Document images with source code
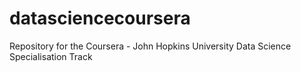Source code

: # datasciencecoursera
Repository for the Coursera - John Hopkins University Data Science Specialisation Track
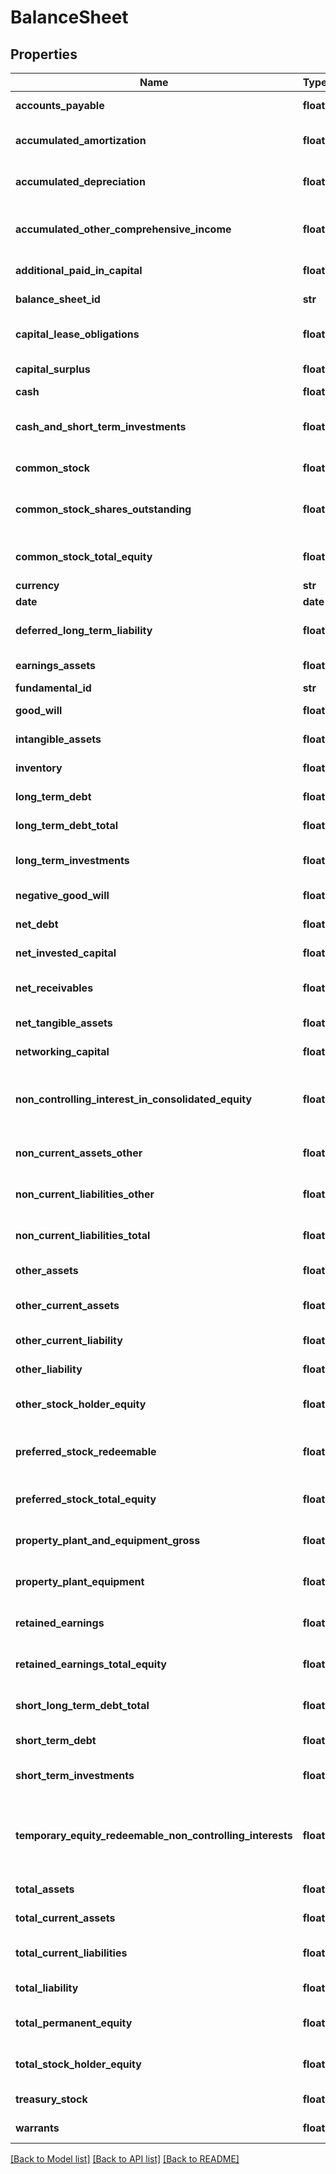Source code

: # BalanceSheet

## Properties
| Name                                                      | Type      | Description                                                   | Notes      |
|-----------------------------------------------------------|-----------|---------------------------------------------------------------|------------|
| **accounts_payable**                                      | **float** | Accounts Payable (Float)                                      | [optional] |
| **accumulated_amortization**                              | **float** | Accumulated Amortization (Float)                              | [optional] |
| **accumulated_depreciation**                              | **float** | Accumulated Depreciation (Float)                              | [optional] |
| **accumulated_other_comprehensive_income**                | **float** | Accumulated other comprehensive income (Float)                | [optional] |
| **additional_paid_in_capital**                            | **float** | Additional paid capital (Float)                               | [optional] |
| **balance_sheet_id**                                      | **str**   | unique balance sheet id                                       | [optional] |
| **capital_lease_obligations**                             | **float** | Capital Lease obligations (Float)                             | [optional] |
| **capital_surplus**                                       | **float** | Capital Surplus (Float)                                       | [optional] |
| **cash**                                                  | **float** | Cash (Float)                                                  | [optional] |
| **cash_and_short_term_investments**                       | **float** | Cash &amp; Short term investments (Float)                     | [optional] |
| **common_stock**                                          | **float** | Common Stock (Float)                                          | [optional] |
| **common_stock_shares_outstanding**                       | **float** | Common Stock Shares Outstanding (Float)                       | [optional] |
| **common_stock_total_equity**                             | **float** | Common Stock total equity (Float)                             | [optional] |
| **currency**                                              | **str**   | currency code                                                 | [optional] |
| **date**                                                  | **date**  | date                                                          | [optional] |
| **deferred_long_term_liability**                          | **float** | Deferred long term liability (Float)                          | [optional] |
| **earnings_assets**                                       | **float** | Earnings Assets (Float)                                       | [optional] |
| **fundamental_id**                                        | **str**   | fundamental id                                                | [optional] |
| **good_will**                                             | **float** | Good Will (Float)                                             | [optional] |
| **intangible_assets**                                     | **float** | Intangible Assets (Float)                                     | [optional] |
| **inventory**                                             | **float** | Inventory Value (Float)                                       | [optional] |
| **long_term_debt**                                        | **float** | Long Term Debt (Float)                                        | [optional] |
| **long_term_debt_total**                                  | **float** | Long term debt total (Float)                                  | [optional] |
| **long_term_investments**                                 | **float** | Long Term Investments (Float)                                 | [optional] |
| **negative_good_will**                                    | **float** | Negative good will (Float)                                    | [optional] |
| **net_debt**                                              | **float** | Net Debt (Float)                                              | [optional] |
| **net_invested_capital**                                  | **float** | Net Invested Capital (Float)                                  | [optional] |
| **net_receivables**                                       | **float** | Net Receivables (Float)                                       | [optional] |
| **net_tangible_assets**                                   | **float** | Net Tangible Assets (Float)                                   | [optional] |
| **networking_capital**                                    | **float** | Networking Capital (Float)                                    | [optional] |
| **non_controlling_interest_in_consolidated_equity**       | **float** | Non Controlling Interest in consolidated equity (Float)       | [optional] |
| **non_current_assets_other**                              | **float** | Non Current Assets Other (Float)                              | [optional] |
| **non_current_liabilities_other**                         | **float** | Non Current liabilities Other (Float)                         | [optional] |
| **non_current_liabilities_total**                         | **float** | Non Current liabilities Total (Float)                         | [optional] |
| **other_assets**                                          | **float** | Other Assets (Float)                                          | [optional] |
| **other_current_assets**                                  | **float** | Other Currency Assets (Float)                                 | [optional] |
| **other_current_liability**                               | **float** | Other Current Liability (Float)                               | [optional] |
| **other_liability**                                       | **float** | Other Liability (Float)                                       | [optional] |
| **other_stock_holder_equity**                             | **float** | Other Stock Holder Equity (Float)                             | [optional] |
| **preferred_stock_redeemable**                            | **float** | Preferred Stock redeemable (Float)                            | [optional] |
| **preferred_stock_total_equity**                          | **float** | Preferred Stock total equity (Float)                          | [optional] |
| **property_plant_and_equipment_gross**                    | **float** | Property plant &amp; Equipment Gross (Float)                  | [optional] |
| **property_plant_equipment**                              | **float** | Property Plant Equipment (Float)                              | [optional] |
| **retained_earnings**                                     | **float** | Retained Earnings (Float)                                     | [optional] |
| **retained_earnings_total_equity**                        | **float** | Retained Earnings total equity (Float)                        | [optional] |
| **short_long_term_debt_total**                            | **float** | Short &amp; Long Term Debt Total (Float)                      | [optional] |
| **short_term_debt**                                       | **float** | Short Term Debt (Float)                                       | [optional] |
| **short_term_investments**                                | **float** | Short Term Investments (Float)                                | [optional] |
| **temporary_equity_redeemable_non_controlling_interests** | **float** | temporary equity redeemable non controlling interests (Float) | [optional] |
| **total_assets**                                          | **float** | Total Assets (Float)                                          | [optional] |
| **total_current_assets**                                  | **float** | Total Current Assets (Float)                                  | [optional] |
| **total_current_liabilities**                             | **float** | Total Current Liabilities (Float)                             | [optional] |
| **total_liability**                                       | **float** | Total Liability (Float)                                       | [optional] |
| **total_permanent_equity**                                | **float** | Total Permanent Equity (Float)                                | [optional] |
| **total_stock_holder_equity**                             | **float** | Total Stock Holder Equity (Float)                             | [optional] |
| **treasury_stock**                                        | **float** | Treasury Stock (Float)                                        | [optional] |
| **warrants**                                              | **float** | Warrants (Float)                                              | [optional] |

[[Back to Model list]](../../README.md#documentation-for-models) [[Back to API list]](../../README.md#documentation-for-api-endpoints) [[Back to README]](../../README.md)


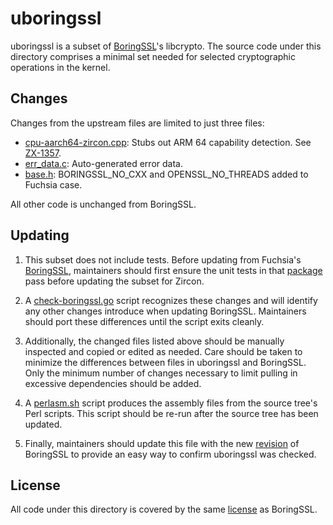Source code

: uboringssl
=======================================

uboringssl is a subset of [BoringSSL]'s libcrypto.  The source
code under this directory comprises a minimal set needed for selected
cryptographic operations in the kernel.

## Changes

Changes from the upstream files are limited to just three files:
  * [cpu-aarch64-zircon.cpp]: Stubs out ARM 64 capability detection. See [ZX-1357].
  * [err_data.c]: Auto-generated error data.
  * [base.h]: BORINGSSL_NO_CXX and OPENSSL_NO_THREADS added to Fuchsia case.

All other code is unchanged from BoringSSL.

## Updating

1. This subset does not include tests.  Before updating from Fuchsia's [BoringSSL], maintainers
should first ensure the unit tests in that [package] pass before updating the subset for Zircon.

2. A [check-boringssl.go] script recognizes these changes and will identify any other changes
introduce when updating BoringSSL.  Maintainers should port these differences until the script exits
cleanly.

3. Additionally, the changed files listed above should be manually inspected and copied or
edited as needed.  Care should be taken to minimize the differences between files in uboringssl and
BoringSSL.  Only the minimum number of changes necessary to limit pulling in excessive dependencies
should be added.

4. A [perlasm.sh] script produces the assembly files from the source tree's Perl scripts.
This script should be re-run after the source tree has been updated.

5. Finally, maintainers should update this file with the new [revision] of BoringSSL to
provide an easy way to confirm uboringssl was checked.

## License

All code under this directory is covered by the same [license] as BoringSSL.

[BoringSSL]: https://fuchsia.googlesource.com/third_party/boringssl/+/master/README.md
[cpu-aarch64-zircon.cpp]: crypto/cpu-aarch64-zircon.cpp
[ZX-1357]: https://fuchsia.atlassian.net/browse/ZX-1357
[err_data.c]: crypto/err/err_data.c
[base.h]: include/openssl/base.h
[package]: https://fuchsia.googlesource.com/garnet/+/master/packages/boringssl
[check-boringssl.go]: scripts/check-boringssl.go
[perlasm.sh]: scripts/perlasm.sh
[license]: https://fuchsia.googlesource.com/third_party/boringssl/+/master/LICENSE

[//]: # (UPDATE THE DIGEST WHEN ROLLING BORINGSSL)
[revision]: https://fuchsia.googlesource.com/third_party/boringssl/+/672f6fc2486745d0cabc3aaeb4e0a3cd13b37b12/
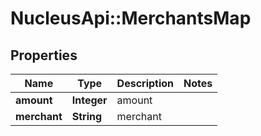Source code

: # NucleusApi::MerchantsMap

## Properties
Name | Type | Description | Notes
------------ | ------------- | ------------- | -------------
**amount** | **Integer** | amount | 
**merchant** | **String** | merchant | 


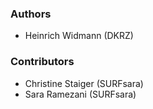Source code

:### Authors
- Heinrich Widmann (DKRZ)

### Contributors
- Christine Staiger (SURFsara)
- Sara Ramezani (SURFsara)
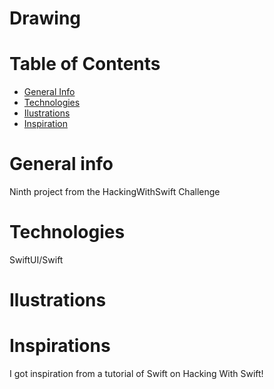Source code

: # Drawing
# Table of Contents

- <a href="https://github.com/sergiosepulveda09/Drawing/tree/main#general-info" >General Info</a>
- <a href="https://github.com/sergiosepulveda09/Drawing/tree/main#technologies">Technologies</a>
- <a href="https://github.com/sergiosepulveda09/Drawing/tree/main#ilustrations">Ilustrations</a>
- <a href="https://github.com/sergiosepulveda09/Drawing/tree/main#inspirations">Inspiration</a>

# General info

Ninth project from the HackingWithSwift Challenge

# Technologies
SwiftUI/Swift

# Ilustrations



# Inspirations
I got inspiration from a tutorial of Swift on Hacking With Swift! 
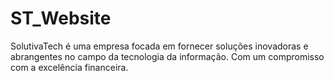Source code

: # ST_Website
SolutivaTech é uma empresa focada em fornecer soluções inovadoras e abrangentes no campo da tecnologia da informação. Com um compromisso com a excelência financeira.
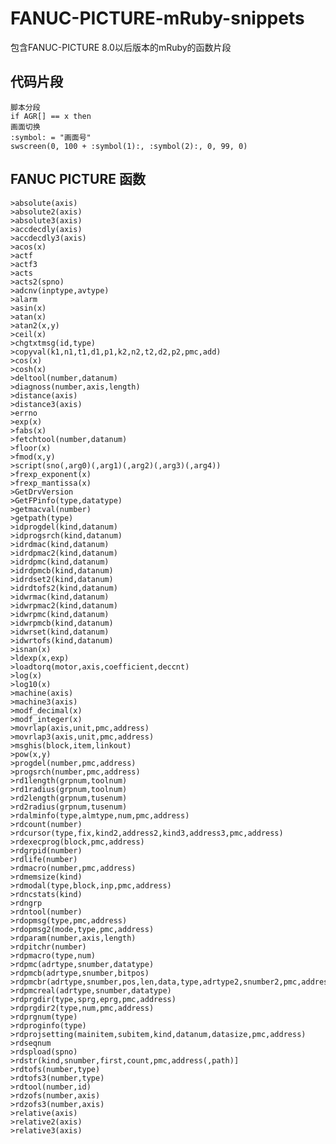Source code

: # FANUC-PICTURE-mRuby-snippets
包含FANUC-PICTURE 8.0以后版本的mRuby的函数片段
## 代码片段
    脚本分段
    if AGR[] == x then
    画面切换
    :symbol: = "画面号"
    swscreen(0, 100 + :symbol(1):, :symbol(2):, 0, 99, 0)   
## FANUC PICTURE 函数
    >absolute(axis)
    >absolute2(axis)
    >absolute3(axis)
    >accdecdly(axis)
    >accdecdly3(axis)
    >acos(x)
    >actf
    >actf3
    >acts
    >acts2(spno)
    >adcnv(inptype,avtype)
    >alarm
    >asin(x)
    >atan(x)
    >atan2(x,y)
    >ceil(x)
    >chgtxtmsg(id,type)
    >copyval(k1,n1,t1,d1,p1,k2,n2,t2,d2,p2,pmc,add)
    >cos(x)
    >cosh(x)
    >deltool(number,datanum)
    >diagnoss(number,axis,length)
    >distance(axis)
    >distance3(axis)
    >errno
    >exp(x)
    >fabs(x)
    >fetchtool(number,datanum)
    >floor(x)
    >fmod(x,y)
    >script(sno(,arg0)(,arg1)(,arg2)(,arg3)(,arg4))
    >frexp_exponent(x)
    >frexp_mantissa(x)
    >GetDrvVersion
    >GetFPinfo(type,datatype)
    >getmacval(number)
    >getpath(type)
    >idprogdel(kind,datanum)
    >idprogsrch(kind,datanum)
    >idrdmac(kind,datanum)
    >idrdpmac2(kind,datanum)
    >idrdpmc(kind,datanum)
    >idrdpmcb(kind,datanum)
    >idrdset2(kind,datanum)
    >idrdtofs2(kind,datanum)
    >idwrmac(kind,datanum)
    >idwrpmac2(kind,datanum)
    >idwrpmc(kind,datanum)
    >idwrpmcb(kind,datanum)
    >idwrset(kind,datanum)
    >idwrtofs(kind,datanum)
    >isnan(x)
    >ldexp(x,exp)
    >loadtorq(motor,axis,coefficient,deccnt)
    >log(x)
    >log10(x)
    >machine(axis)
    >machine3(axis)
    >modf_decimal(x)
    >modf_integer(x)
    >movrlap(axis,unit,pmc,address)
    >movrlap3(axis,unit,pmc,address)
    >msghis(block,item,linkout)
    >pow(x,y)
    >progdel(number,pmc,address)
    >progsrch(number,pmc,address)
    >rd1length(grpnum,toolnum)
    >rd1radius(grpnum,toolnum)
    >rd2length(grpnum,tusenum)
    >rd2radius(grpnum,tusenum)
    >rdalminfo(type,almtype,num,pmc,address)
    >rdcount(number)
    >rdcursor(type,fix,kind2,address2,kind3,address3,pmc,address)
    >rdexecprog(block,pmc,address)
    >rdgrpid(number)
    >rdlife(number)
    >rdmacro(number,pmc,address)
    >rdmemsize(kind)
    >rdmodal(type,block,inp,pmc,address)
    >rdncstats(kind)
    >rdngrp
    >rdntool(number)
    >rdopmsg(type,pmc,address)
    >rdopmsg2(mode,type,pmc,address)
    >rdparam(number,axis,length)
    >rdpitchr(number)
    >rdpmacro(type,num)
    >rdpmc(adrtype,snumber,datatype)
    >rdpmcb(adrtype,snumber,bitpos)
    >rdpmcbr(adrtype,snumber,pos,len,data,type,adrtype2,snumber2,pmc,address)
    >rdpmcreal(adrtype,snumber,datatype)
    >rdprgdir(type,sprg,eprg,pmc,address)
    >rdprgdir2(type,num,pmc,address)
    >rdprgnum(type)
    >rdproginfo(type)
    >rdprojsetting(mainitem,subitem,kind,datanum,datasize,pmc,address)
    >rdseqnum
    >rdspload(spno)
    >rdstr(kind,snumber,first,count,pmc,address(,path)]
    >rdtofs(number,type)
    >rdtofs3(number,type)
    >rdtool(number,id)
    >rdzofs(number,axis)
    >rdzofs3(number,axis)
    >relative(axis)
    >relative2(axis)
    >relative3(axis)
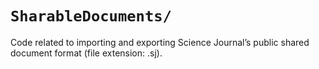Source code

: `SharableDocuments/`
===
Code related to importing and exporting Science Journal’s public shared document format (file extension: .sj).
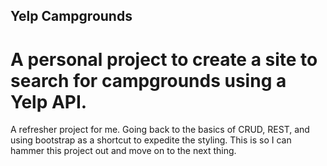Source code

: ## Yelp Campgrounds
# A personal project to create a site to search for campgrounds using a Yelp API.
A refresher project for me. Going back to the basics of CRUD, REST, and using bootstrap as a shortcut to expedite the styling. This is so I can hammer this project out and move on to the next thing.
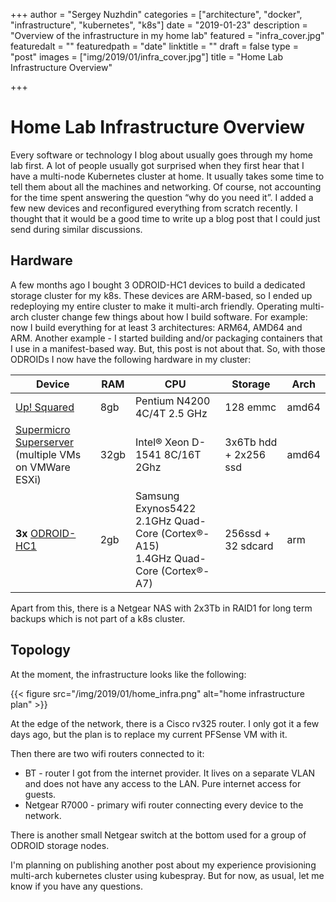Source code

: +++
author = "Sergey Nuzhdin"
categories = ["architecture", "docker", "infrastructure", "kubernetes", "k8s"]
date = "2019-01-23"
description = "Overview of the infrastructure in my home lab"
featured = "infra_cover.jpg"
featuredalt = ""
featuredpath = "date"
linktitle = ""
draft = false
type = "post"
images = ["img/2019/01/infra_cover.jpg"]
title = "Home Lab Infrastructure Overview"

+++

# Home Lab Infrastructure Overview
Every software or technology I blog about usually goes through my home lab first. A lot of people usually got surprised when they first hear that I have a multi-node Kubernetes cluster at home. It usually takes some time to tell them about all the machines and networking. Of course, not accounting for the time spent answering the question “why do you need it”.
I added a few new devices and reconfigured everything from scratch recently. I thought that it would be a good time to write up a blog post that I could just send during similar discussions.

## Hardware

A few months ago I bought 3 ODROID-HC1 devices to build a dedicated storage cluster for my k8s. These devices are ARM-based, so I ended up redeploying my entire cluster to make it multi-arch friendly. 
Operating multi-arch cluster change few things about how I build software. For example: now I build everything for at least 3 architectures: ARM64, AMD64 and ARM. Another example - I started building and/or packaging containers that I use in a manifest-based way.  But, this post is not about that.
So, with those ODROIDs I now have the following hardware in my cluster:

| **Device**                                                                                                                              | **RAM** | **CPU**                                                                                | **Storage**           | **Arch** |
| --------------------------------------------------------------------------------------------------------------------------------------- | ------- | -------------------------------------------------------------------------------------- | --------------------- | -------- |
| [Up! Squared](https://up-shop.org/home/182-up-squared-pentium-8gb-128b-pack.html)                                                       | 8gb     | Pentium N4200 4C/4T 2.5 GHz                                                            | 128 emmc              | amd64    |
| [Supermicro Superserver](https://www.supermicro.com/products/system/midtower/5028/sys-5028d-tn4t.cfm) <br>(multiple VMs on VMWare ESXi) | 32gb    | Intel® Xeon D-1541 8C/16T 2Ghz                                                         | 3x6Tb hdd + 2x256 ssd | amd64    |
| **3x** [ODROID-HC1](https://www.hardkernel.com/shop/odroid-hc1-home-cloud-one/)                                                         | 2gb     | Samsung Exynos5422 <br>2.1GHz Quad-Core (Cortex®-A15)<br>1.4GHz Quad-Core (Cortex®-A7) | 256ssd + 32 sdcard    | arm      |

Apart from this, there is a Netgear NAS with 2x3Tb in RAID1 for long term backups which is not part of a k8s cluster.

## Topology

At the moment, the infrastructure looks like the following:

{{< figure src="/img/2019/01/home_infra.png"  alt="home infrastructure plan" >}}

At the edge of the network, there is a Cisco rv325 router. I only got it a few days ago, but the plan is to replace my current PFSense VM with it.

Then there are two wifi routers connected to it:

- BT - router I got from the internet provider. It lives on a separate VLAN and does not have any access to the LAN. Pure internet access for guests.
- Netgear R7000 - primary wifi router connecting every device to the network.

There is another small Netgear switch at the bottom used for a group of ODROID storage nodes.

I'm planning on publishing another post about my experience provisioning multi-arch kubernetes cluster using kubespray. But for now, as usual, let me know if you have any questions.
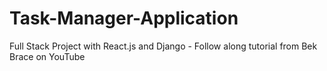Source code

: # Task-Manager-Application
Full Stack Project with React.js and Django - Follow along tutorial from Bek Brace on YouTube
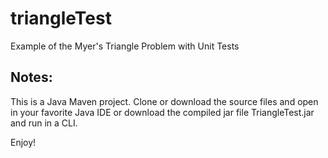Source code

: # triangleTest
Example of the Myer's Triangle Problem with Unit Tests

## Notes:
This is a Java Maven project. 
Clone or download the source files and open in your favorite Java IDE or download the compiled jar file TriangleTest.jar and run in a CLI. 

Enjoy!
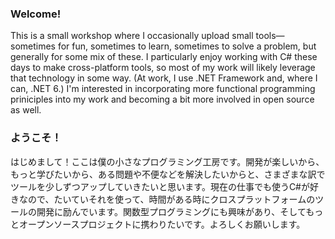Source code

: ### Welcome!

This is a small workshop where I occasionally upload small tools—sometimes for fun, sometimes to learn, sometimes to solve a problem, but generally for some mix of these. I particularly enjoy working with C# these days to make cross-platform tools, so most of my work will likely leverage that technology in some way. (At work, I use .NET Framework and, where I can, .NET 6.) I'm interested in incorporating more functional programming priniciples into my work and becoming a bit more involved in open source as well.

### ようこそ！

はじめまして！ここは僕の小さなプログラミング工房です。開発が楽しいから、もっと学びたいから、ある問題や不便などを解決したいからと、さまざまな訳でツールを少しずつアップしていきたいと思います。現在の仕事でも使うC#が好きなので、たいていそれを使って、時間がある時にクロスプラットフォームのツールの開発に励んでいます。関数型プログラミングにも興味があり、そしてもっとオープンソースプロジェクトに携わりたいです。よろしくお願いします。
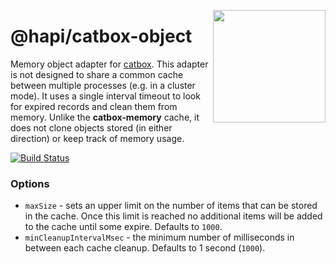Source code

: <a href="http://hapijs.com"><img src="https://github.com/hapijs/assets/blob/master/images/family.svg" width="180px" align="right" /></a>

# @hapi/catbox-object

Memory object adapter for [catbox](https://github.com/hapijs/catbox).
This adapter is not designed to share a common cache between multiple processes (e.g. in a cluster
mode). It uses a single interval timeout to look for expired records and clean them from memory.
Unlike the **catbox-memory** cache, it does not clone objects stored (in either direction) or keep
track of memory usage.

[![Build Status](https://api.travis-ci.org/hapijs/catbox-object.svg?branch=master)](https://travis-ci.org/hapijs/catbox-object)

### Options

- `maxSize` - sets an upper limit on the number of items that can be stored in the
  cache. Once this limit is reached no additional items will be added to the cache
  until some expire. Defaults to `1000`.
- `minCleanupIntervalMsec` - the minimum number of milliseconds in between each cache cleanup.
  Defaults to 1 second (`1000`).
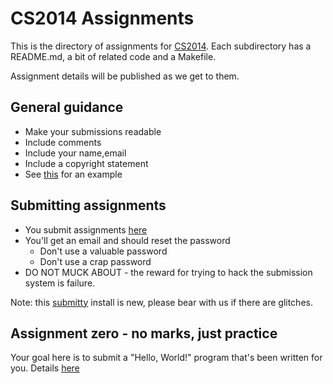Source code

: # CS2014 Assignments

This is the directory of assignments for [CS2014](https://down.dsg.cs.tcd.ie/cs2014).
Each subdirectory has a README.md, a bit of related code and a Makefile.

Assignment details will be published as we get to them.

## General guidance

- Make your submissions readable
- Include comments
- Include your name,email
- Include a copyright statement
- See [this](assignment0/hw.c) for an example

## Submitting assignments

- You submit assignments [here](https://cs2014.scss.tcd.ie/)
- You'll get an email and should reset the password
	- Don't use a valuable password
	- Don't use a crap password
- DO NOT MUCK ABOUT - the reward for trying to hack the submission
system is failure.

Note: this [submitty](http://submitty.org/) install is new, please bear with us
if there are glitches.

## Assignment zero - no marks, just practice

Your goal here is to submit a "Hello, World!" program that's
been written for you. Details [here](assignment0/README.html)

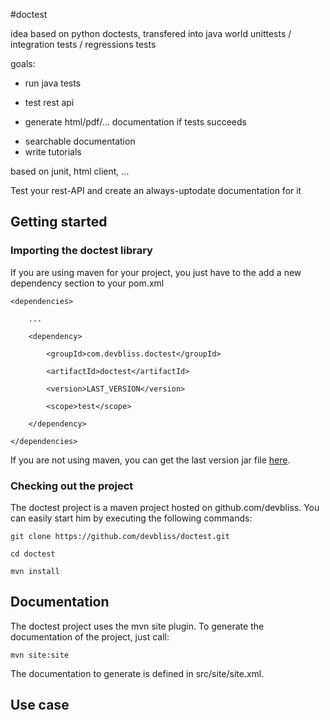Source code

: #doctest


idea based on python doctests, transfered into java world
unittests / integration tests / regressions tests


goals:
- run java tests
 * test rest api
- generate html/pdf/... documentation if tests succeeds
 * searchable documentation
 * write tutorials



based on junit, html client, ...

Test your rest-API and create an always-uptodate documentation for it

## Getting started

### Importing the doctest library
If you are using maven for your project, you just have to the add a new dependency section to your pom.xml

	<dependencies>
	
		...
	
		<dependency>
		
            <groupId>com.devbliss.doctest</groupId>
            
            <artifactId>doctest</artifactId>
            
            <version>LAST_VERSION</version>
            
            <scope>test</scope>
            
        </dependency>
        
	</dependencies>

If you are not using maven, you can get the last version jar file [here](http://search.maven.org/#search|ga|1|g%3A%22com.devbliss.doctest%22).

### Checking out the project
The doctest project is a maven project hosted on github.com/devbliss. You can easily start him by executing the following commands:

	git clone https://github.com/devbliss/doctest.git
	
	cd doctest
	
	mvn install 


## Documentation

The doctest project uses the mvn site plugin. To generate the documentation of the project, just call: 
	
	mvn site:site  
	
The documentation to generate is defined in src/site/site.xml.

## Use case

[Task statement]
Could you write out the lines from the one containing "mvn install" through the last line, switching every "project" to "module" and leaving everything else unchanged?

[Exercise output]
	mvn install 


## Documentation

The doctest module uses the mvn site plugin. To generate the documentation of the module, just call: 
	
	mvn site:site  
	
The documentation to generate is defined in src/site/site.xml.

## Use case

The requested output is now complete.